DATA PROVIDED ▸
----
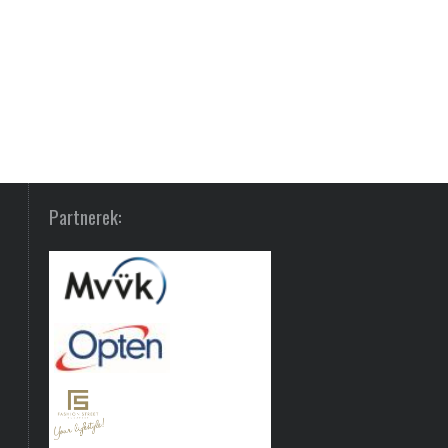
Partnerek:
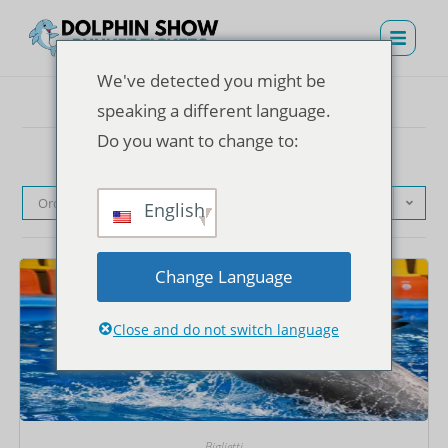
We've detected you might be
speaking a different language.
Do you want to change to:
Ordinamento predefinito
English
Change Language
Close and do not switch language
Biglietti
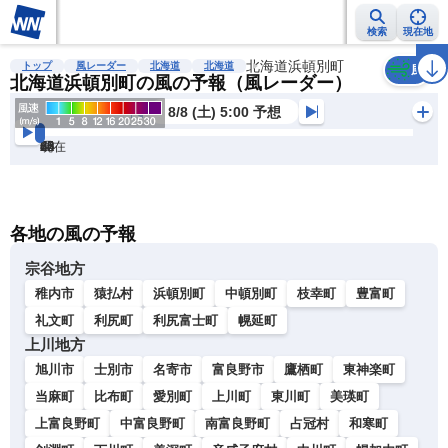
検索
現在地
雨雲レーダー
台風情報
地震情報
北海道浜頓別町
警報・注意報
2週間天気
ラ
トップ
風レーダー
北海道
北海道
風
北海道浜頓別町の風の予報（風レーダー）
8/8 (土) 5:00 予想
現在
6h
12
24
36
48
60
72
各地の風の予報
宗谷地方
稚内市
猿払村
浜頓別町
中頓別町
枝幸町
豊富町
礼文町
利尻町
利尻富士町
幌延町
上川地方
旭川市
士別市
名寄市
富良野市
鷹栖町
東神楽町
当麻町
比布町
愛別町
上川町
東川町
美瑛町
上富良野町
中富良野町
南富良野町
占冠村
和寒町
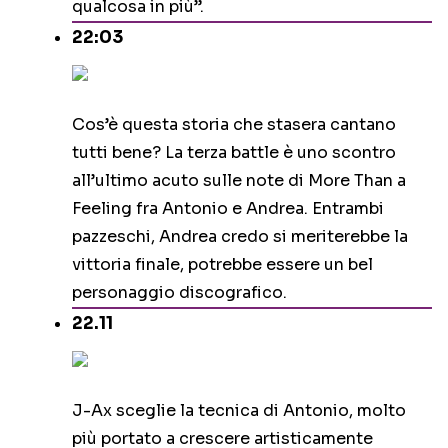
qualcosa in più”.
22:03
Cos’è questa storia che stasera cantano
tutti bene? La terza battle è uno scontro
all’ultimo acuto sulle note di More Than a
Feeling fra Antonio e Andrea. Entrambi
pazzeschi, Andrea credo si meriterebbe la
vittoria finale, potrebbe essere un bel
personaggio discografico.
22.11
J-Ax sceglie la tecnica di Antonio, molto
più portato a crescere artisticamente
----
TRY IT ▸ Every line above in which the word "Antonio" occurs needs to be copied.

RESPONSE AREA ▸
Feeling fra Antonio e Andrea. Entrambi
J-Ax sceglie la tecnica di Antonio, molto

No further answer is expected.